» **TEXT BLOCK**
For example, conferences can and do set their own rules that may distribute bowl royalties unequally, such as in the WAC, the Mountain West and the Big East.   The WAC’s rules allowed Boise State (’06-’07) and Hawaii (’07-’08) to keep 70% of the $6 million for their participation in BCS bowls with revenue-sharing by the other WAC teams of the other 30%.  Due to a change in conference agreements, Boise State kept only 50% of their BCS bowl revenue in ’08-’09.

As a conference agreement, a WAC school could not reasonably expect to sue Boise State in an antitrust case.  Utah State could not sue Boise State.  Boise State would argue that the pro-competitive aspects of the conference agreement reasonably outweighs the anti-competitive aspects of it and is necessary for competition.

The focus of any litigation by Utah, however, would be on the BCS as “an unreasonable restraint of trade” that acts as a “group boycott” limiting the non-automatic qualifier (non-AQ) schools.  Not only would the suit include BCS conference schools, including Notre Dame, but may also include the BCS bowls, media and likely some ranking systems like the coaches poll that could be proved to be biased.

» **DATASET EXCERPTS**
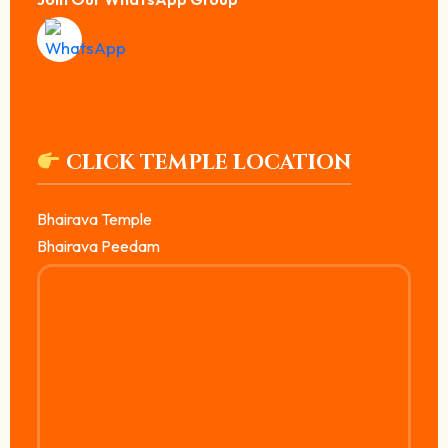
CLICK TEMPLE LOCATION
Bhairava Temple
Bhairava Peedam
==
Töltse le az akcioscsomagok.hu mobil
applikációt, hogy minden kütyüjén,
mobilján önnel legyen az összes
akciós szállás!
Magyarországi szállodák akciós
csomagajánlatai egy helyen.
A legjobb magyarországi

» **WORK TASK 1**
Can you lay out as a numbered list the entries starting with the line containing "Töltse le az akcioscsomagok.hu mobil" and ending with the line containing "A legjobb magyarországi", both included and blank lines left out?
» **WORK TASK 2**
Could you proceed with the passage on a possible antitrust suit against the BCS, picking up right after its last sentence?

» **WRITTEN REPLY 1**
1. Töltse le az akcioscsomagok.hu mobil
2. applikációt, hogy minden kütyüjén,
3. mobilján önnel legyen az összes
4. akciós szállás!
5. Magyarországi szállodák akciós
6. csomagajánlatai egy helyen.
7. A legjobb magyarországi

» **WRITTEN REPLY 2**
Antitrust, The NCAA, and The Evolution of the BCS

The seeds of the BCS began when the Universities of Oklahoma and Georgia won an antitrust case against the NCAA, which sought to control television contracts and distribute revenue. As bowl games evolved with increasingly significant media rights and revenues for participants, the NCAA could only sit on the sidelines, observing as conference champions played in bowls with tie-ins.  Conferences then united to form the Bowl Coalition (1992), then the Bowl Alliance (1995) and, finally, the Bowl Championship Series (BCS) in 1997 with the goal of uniting the top two teams in the country for a national championship game.

Rating systems, bowls involved, and criteria have changed over the years since its inception.  The last change in selection criteria, which were revised in 2004 and which went into effect for the 2006-07 season, made it easier for non-AQ teams more access with a more liberal criteria. Prior to that agreement only one team, Utah in 2004-05, had met the criteria for being selected to a BCS bowl.  In the five years since then, six non-AQ teams have been to BCS bowls.

As another example of the dynamics in the history of the BCS, Utah, TCU and Boise State, who account for all but one of the seven BCS bowl appearances by non-AQ teams since 2004, have switched conferences this past summer.  Utah and TCU will join BCS conferences.  Utah joins the Pac-10 (12) this year.  TCU joins the Big East next year.  Boise State switched from the WAC to the Mountain West this year.  BYU has become an independent.

Utah and TCU have chosen to move into a group that “showers financial and reputational rewards on one member…” and into conferences with a guaranteed BCS bowl slot.

In Legal Terms

The focus of litigation by Utah would be that the BCS agreement acts as “an unreasonable restraint of trade” using a “group boycott” under Section 1 of the Sherman Antitrust Act, limiting the non-automatic qualifier (non-AQ) schools.  Not only would the suit include BCS conference schools, including Notre Dame, but may also include the BCS bowls, media and likely some ranking systems like the coaches poll that could be proved to be biased.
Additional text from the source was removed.